Die Frustration über die Dauerarbeitslosigkeit sitzt tief in Südafrika. Linkspopulist Julius Malema fällt es deshalb leicht, die Massen hinter sich zu bringen.

© AFP Vergrößern Massenprotest: Die jungen Südafrikaner quälen vor allem die schlechten Zukunftsaussichten

Die Szenen, die sich in der vergangenen Woche in der Johannesburger Innenstadt abgespielt haben, erinnern an Fernsehbilder aus dem Nahen Osten.
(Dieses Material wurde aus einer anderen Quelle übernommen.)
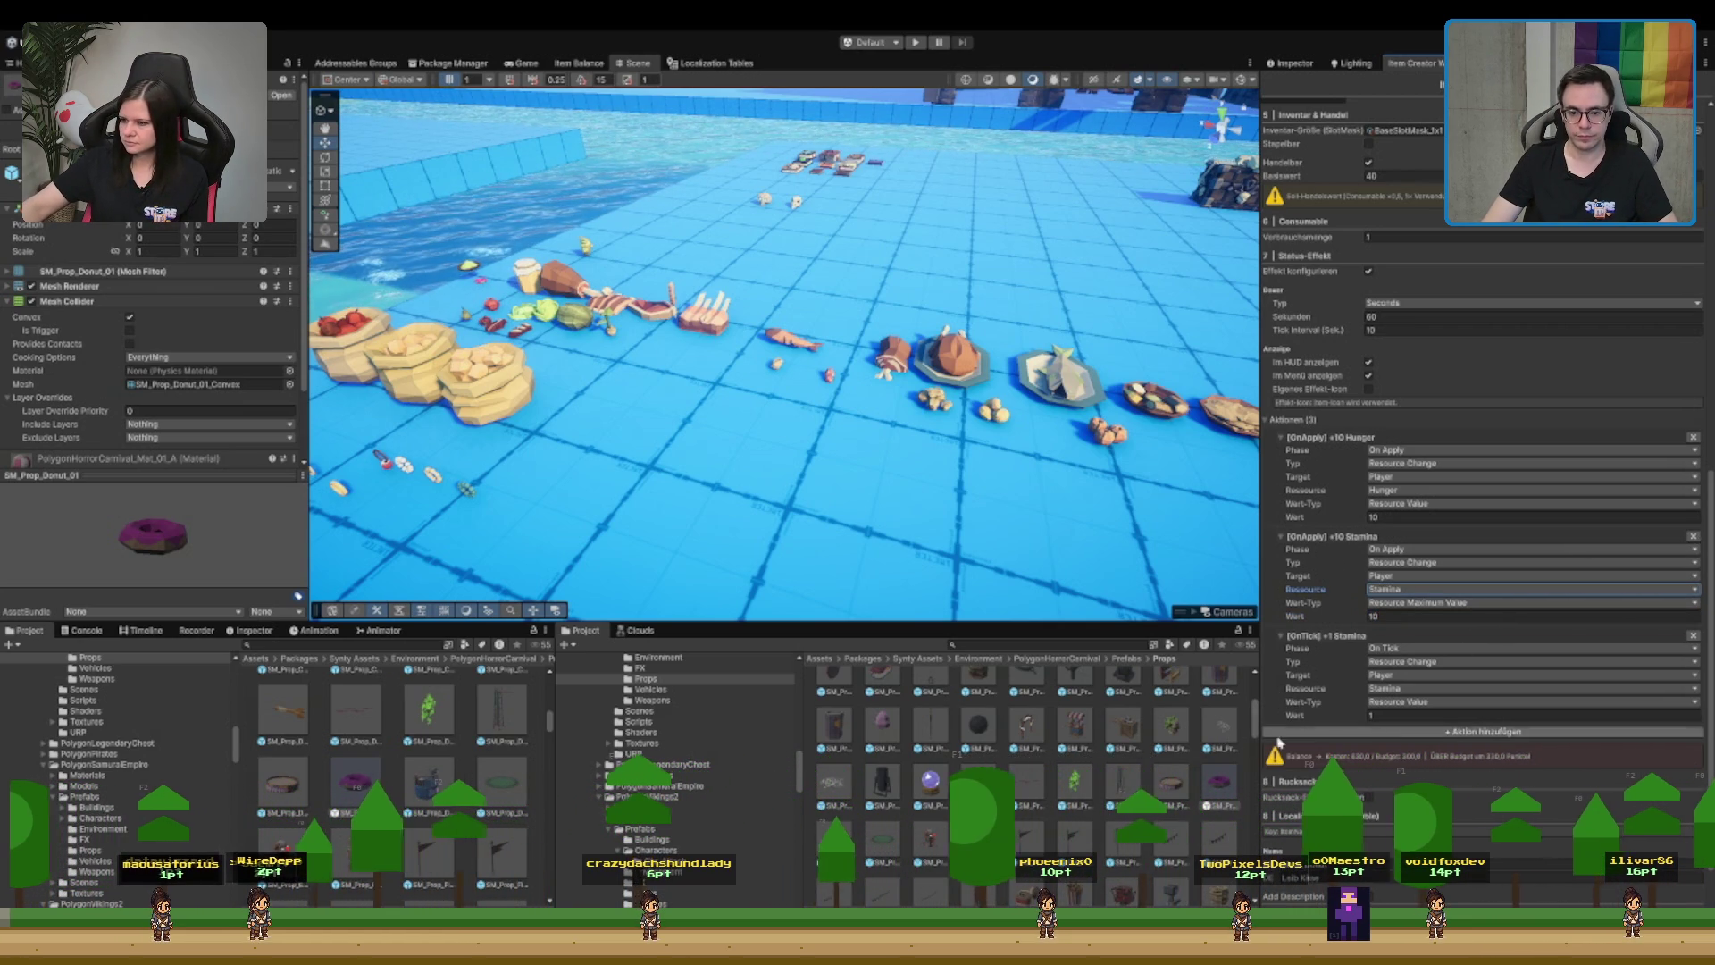
{"action": "left_click", "coordinate": [1400, 329]}
{"action": "type", "text": "2"}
Mehrere tausend Demonstranten randalieren in den Straßen, bewerfen Polizisten und Journalisten mit Steinen, verbrennen T-Shirts mit dem Bild des Staatspräsidenten Jacob Zuma, recken aus Holz geschnitzte Maschinengewehre in die Höhe. „Siehst Du meinen Präsidenten“, brüllt ein junger Mann, der sich Genosse Drogba nennt, und zeigt auf sein Hemd mit dem Porträt von Julius Malema. „Ich werde hier nicht weggehen, bevor Malema frei ist“. Ein anderer schwenkt ein Poster mit der Aufschrift „Jesus hilf Malema“.

Claudia Bröll Folgen:  

Der Mann, für den die grölenden Massen das wirtschaftliche Leben in Johannesburgs Innenstadt zum Stillstand brachten, ist 30 Jahre alt, Anführer der Jugendliga der Regierungspartei ANC und in Südafrika so umstritten wie kein anderer Politiker. Auslöser der Proteste ist ein Disziplinarverfahren, das die ANC-Führung jetzt gegen Malema eingeleitet hat. Ihm wird Rufschädigung der Partei und aufrührerisches Verhalten vorgeworfen. Malema hatte beispielsweise dazu aufgerufen, in einem Putsch den botswanischen Staatschef aus dem Amt zu jagen. Der Ausgang des Verfahrens dürfte nicht nur die persönliche politische Karriere des Jungpolitikers bestimmen. Er könnte auch wegweisend sein für die politische Zukunft und für das Ansehen des Landes als wichtigster Wirtschaftsstandort auf dem afrikanischen Kontinent.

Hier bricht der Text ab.